The Coronavirus is in My Pen Pal’s Prison

Letters before the coronavirus

Over the past year, I’ve been corresponding with a man named Lacino Hamilton who’s in a Michigan prison. I found Lacino when I was reading an article he wrote on Truthout about the past 26 years he’s spent incarcerated (here’s all of his published articles on the same website!) and I felt compelled to write to him. Thankfully, he quickly wrote back and we’ve been close friends ever since. Lacino and I write to each other at least once a month and we talk about how our lives are going, what we’ve been up to, full drafts of articles he wants to write (some featured above), and updates on his case with the Innocence Project. He’s extremely smart, kind, and gentle; always wanting to know if there’s anything I need or have something to talk about. Even though Lacino has the worst classification, the label couldn’t be farther from the truth. As a brief summary, Lacino was sent to prison in 1994 when he was wrongfully convicted of murdering his foster mother, Lonnie Bell. He will remain in prison until 2046 at the earliest, when he will be 71 years old. A journalist named Aaron Miguel Cantú wrote an article called “Ring of Snitches: How Detroit Police Slapped False Murder Convictions on Young Black Men” on Truthout, which highlights the facts surrounding Lacino’s case. In that article, Cantú wrote, “Hamilton’s murder conviction hinged on two pieces of evidence: a coerced statement, and testimony from a jailhouse informant claiming that Hamilton confessed to the murder while awaiting trial in his jail cell. But according to affidavits, courthouse transcripts, letters and internal memos obtained by Truthout, the informant – who is long deceased – may have received incentives from Detroit police to falsely testify against a number of individuals. These documents also suggest that the informant was part of a ring of jailhouse informants – or “snitches” – that allegedly received lenient sentences as well as food, drugs, sex and special privileges from detectives in the Detroit Police Department’s homicide division in return for making statements against dozens of prisoners eventually convicted of murder.” Lacino has been in prison for decades and now, the coronavirus is in the same facility as him.
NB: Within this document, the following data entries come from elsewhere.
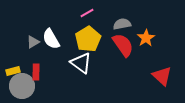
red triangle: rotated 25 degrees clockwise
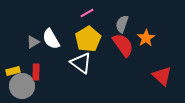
gray semicircle: rotated 60 degrees counterclockwise
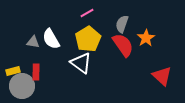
gray triangle: rotated 40 degrees clockwise
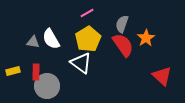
gray circle: moved 25 px right
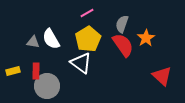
red rectangle: moved 1 px up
Last month when the coronavirus quickly started infecting people throughout the United States, I wrote a post about how it will rapidly kill incarcerated people because of their current living conditions, overcrowding, and lack of healthcare and basic sanitary supplies. Most, if not all jails and prisons do not have toilet paper, soap, alcohol wipes, hand sanitizer, or face masks to keep people safe during the coronavirus spread. Multiple people often live in one cell and social distancing is quite literally impossible in these facilities. The quarantine steps people are having to take outside of jail and prison walls is unattainable inside. According to Michigan Radio, as of April 7, “Of the 66 inmates tested at Macomb Correctional, 55 tested positive for COVID-19,” (Macomb being the facility in which Lacino is housed). One of the other men in the same prison, Dwight Henley, said, “The cases have surpassed 50. Three guys have been hospitalized for severe (COVID-19) infection. This place is housing guys in dayrooms. One guy tested positive today in the 1-unit day room, so the other 10-15 guys were relocated to building 300-school building. The problem is much worse, however. Many prisoners are refusing to report their symptoms fearing isolation and moving. Although I can not verify this, one staff said not all guys on quarantine are getting tested. They are simply being quarantined for a period of time and then placed back into population.”

I was worried about my friend before last month, but knowing how quickly the coronavirus is spreading through his facility makes my fears all the worse. I write this all simply because it’s literally inhumane to cage people in general, but especially in close proximity and without reinforcements to keep safe and healthy during a fatal pandemic. Lacino, just like hundreds of thousands of other incarcerated people across America, could be infected by the virus (if he’s not already, I haven’t spoken with him recently) and would possibly receive absolutely no medical care for the impending symptoms. There is no reason at all for states to keep people locked in cages and left to die instead of releasing them to their families or awaiting resources outside of the cell walls. I know many governors are considering or implementing the release of “low-risk, vulnerable, nonviolent people,” but we also have to reckon with those labels, or rather the labels “violent” and “dangerous” and why we believe only the former group of people deserves to live. For now, I can only wait for Lacino’s letter and hope that he and everyone he’s locked up with stays safe.